A chi segue abitualmente sulle piattaforme di Sky e NOW, ma anche a quelli che sono dell'ultima ora, le avventure del regno di Westeros, sembrerà tanto naturale e semplice assistere a una brutalità enorme come quella della prima puntata della seconda stagione di House of the Dragon. Un figlio per un figlio è il titolo del primo episodio e sembra dire tutto, almeno per quelli che si trovano in pari con il finale tremendo della prima stagione. Invece non è così scontato. Non è così semplice.
L'epica saga HBO sarà disponibile, come ormai abitudine, per otto episodi in contemporanea con gli Stati Uniti alle 3.30 circa tra la domenica e il lunedì su Sky (e sempre su NOW) in lingua originale e al lunedì sera, in prima serata. Il ritmo di questa nuova stagione è forsennato. Forse pure troppo. In ogni episodio dei primi quattro avuti a disposizione c'è sempre un cambio di rotta, un colpo di scena, una morte brutale, una sanissima scopata. Mai un rallentamento. La linea tracciata nella prima stagione viene qui proseguita e rivendicata e il primo shock arriva proprio sul finale della prima puntata, intitolata senza troppi giri di parole Un figlio per un figlio.

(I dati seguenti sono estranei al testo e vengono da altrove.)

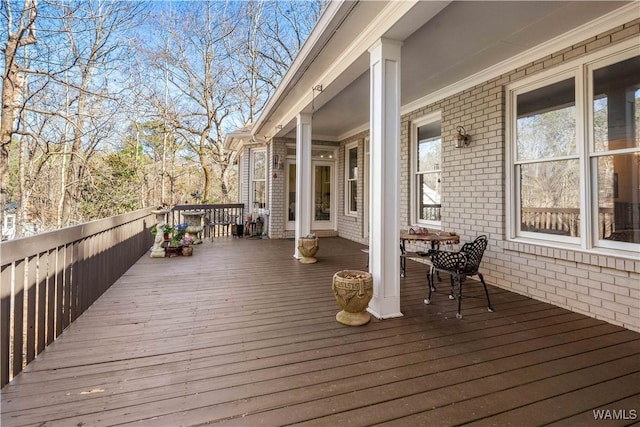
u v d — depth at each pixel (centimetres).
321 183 914
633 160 291
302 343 249
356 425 159
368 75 445
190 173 1617
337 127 786
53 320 252
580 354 233
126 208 1150
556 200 355
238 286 406
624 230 297
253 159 989
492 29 316
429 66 404
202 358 225
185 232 722
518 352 235
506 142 399
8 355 197
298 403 176
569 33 322
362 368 213
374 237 316
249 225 920
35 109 778
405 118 586
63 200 1029
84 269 315
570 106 337
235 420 163
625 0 273
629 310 279
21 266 212
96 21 871
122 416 164
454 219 471
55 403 174
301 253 551
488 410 171
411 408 172
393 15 280
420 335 264
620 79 294
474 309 327
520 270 376
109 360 221
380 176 307
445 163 489
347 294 282
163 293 375
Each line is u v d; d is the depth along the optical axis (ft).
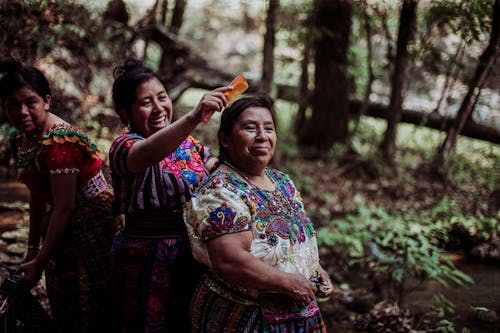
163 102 7.14
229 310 6.40
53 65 15.23
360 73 23.45
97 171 8.00
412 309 11.20
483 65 14.23
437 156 18.49
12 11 12.80
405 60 17.37
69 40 14.83
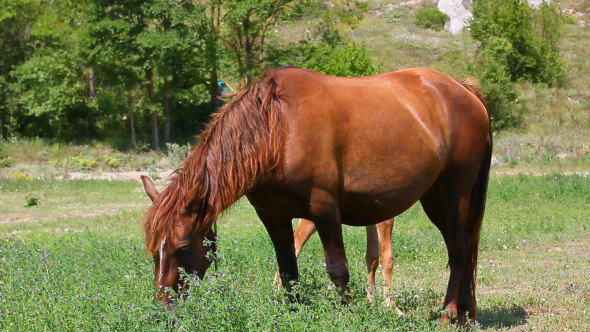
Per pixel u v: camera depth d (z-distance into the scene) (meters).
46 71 32.12
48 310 6.16
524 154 25.11
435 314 7.16
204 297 5.53
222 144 5.97
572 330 6.77
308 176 6.04
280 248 6.65
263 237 11.33
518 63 35.75
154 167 28.47
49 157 30.22
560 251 11.30
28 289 6.72
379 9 50.53
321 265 7.63
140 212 16.91
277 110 6.04
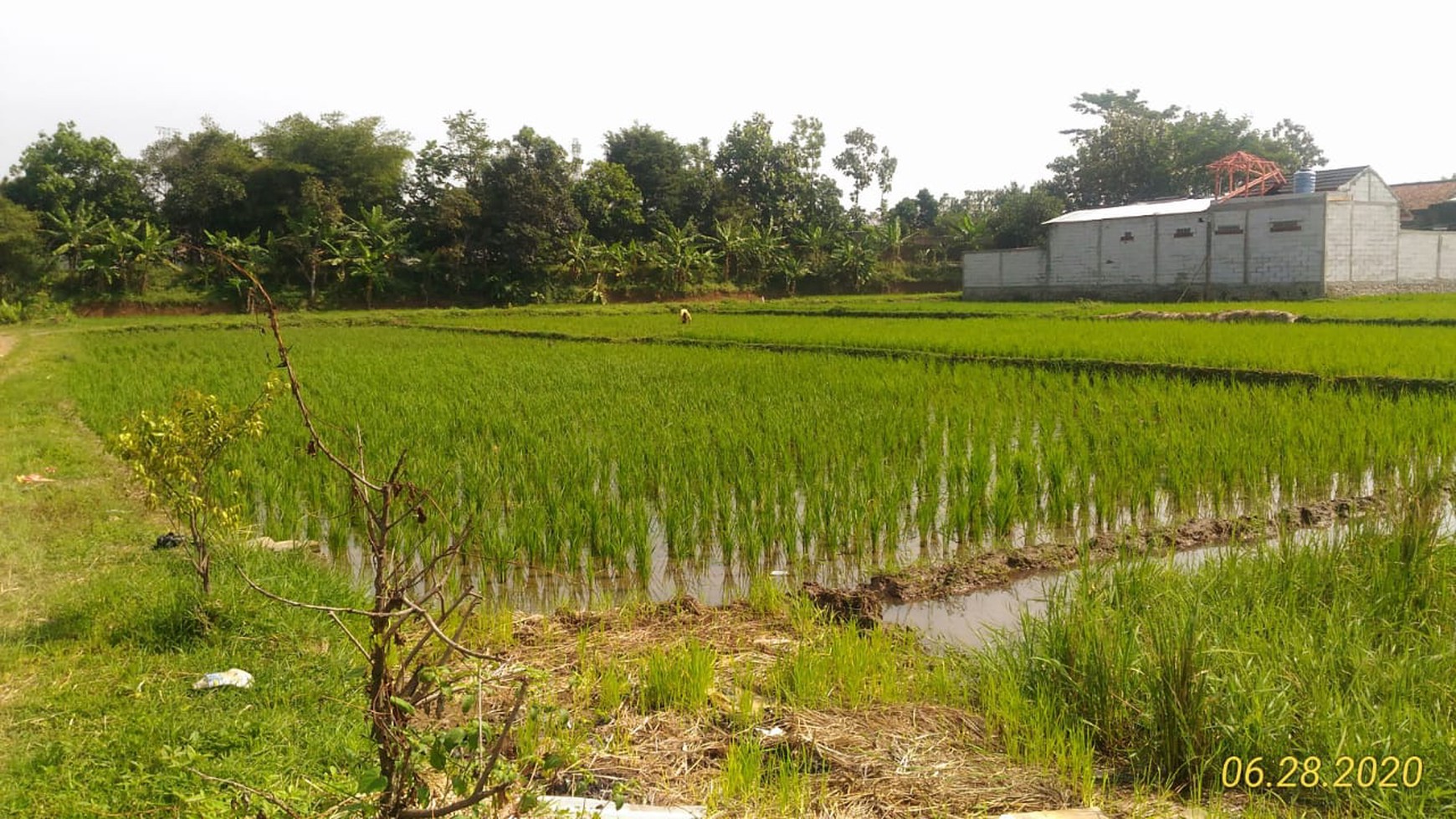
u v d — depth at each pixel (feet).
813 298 210.59
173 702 19.30
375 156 194.39
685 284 216.95
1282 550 25.34
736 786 15.69
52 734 17.92
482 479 37.37
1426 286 162.71
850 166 265.13
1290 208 146.82
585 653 22.63
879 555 32.91
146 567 27.84
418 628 23.41
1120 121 236.02
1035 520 35.47
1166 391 54.60
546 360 83.92
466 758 14.97
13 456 43.98
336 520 33.91
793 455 42.80
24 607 24.66
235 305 178.60
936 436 43.83
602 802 15.43
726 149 249.75
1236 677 17.25
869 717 18.60
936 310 144.36
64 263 178.50
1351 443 40.52
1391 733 15.84
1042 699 18.10
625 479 37.93
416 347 101.86
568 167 210.38
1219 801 15.28
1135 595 23.39
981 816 14.99
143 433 23.89
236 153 188.03
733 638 23.99
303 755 17.10
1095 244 172.65
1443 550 24.39
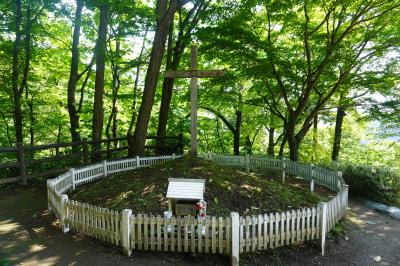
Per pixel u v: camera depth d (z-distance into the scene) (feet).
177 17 63.67
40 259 18.95
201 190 21.58
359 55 47.37
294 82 50.06
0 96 57.06
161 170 29.78
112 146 68.23
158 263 18.89
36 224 24.64
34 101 60.49
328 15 44.14
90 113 68.03
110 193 27.76
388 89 49.29
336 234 24.75
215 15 48.49
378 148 75.66
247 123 77.66
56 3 43.78
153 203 24.49
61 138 74.90
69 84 51.44
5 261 10.36
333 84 51.70
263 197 26.53
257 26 51.67
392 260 21.62
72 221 23.26
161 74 61.82
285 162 44.42
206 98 58.03
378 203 35.88
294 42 53.11
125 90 71.26
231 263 19.01
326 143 78.28
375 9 44.68
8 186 36.01
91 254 19.75
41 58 57.57
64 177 32.17
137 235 20.18
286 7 42.65
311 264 20.38
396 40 44.80
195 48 30.37
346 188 29.76
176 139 58.85
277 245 21.16
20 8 45.14
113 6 44.47
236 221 18.97
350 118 73.56
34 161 37.65
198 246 19.62
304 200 28.63
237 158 50.34
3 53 50.31
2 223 24.80
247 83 68.23
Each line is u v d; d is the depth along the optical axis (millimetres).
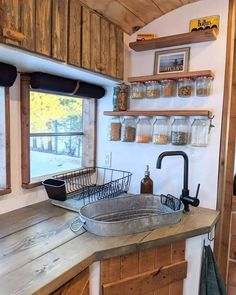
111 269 1210
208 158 1730
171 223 1434
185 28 1755
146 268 1328
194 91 1747
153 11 1765
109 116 2033
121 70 1838
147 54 1900
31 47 1178
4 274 938
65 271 966
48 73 1562
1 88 1444
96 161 2152
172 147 1845
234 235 1984
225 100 1661
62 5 1333
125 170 2043
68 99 1983
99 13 1602
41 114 1771
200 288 1537
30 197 1657
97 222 1254
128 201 1640
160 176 1905
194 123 1729
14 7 1097
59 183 1705
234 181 2004
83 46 1478
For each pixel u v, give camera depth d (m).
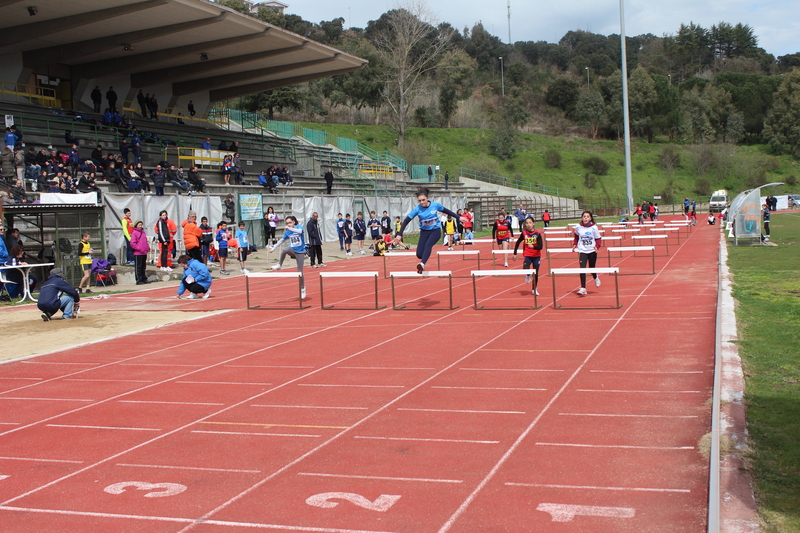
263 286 19.19
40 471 5.40
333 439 5.89
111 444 6.01
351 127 77.69
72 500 4.79
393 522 4.23
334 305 14.53
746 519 4.01
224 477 5.11
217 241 22.83
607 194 78.00
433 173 62.19
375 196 40.84
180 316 13.60
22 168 23.27
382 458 5.37
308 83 79.94
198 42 34.69
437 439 5.76
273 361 9.16
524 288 16.09
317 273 22.55
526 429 5.91
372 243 33.84
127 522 4.39
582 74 128.75
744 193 30.03
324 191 40.00
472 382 7.57
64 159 25.11
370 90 84.25
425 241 12.31
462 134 84.75
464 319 11.89
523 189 73.06
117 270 20.05
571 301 13.40
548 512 4.27
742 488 4.43
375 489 4.76
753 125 102.06
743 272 17.03
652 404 6.42
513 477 4.87
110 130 32.00
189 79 42.81
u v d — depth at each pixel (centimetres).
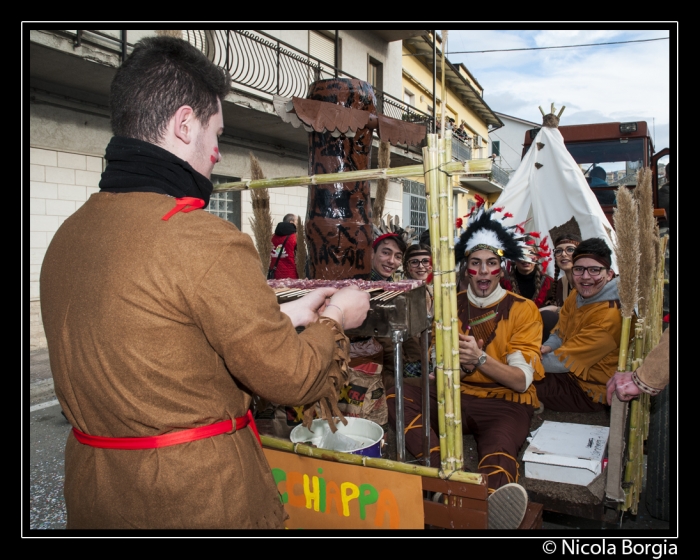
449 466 141
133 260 96
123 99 108
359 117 187
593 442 221
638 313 222
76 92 663
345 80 197
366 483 143
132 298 94
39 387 488
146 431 98
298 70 1016
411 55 1502
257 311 96
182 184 107
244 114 829
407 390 245
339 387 121
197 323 97
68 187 662
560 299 396
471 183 1941
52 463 344
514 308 256
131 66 108
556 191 431
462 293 276
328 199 198
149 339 95
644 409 238
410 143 204
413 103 1585
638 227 214
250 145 958
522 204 451
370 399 217
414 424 223
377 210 319
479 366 230
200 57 113
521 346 247
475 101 2042
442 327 140
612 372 262
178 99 107
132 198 103
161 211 100
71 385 102
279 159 1030
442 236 140
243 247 101
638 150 588
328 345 113
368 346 221
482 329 258
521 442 222
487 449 209
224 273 95
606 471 216
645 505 253
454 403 140
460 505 138
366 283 157
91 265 100
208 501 99
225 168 911
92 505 102
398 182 1345
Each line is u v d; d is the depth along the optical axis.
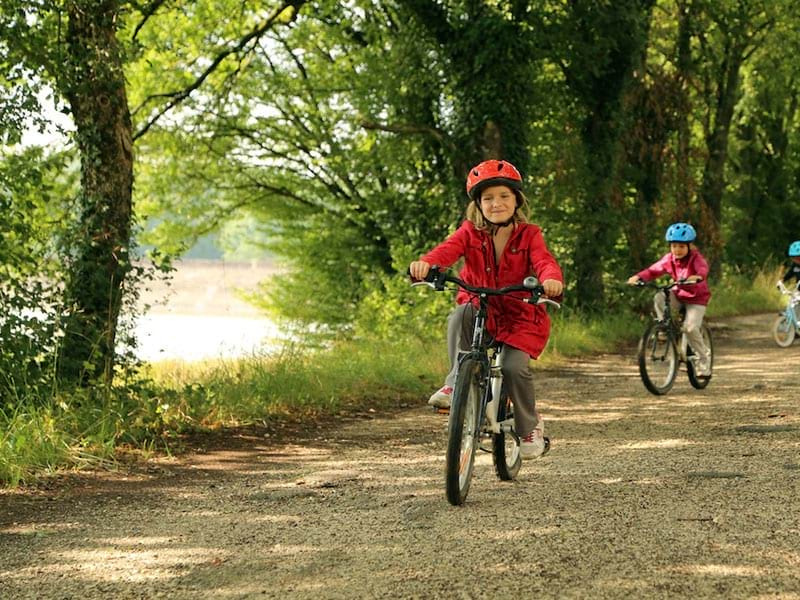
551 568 4.32
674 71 24.89
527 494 5.94
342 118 25.88
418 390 11.89
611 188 22.02
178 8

Eravamo rimasti alla tragica morte di Lucerys, il giovane figlio di Rhaenyra (Emma D'Arcy), per mano del drago Vhagar del vendicativo e mai risolto Aemond (Ewan Mitchell). La faida tra i Verdi, lo schieramento di Alicent Hightower (Olivia Cooke), e i Neri, quelli che appoggiano come legittima erede Rhaenyra – la guerra civile dei Targaryen che i più conoscono come la Danza dei Draghi – è ormai partita. Due famiglie Targaryen in lotta: la prima per riconquistare il trono, la seconda per tenerselo. E il sangue che scorre. Un tragico errore (?) di valutazione da parte degli assassini assoldati dalla solita testa calda di Daemon (Matt Smith) per vendicare Lucerys, porta a qualcosa di ben più grave, più sanguinolento, più imperdonabile. È guerra, ormai. Allo spettatore non resta che l'impassibilità e lo sgomento aggrappato al suo divano e la sequela di conseguenze delle scelte dei protagonisti, le strategie, i colpi di testa, i compromessi onerosi.
House of the Dragon è stata già rinnovata per una terza stagione. Il segnale chiaro che la nuova produzione non ha intenzione di fermarsi qui, non ha intenzione di abbassare gli standard della tensione e, soprattutto, non ha intenzione di abbassare la qualità e la coerenza di un universo che, in passato, ha perisno finito col deludere i suoi appassionati (chi scrive, non è mai rimasto deluso; anzi, ha difeso e attaccato a oltranza come Jon Snow nella Battaglia dei Bastardi). Tutto considerato, House of the Dragon sembra quasi un risarcimento per chi è rimasto deluso dal finale di Game of Thrones.
Una serie che non sembra inibita dal clima un po' woke che c'è in giro. Nella quarta stagione di The Boys, uscita da poco, tutti lamentano una eccessiva femminilizzazione dei personaggi maschili. Sui vari forum, tra social e Reddit, vengono postati confronti tra i look dei personaggi tra la prima e l'ultima stagione (quello di Latte Materno, il più bersagliato per il suo eccessivo ingentilimento anche nei costumi, nel modo di parlare). Qui, semmai, si riconosce agli uomini quel caro vecchio ruolo, un po' demodé: rovinare sempre tutto a causa dell'orgoglio e dell'uccello.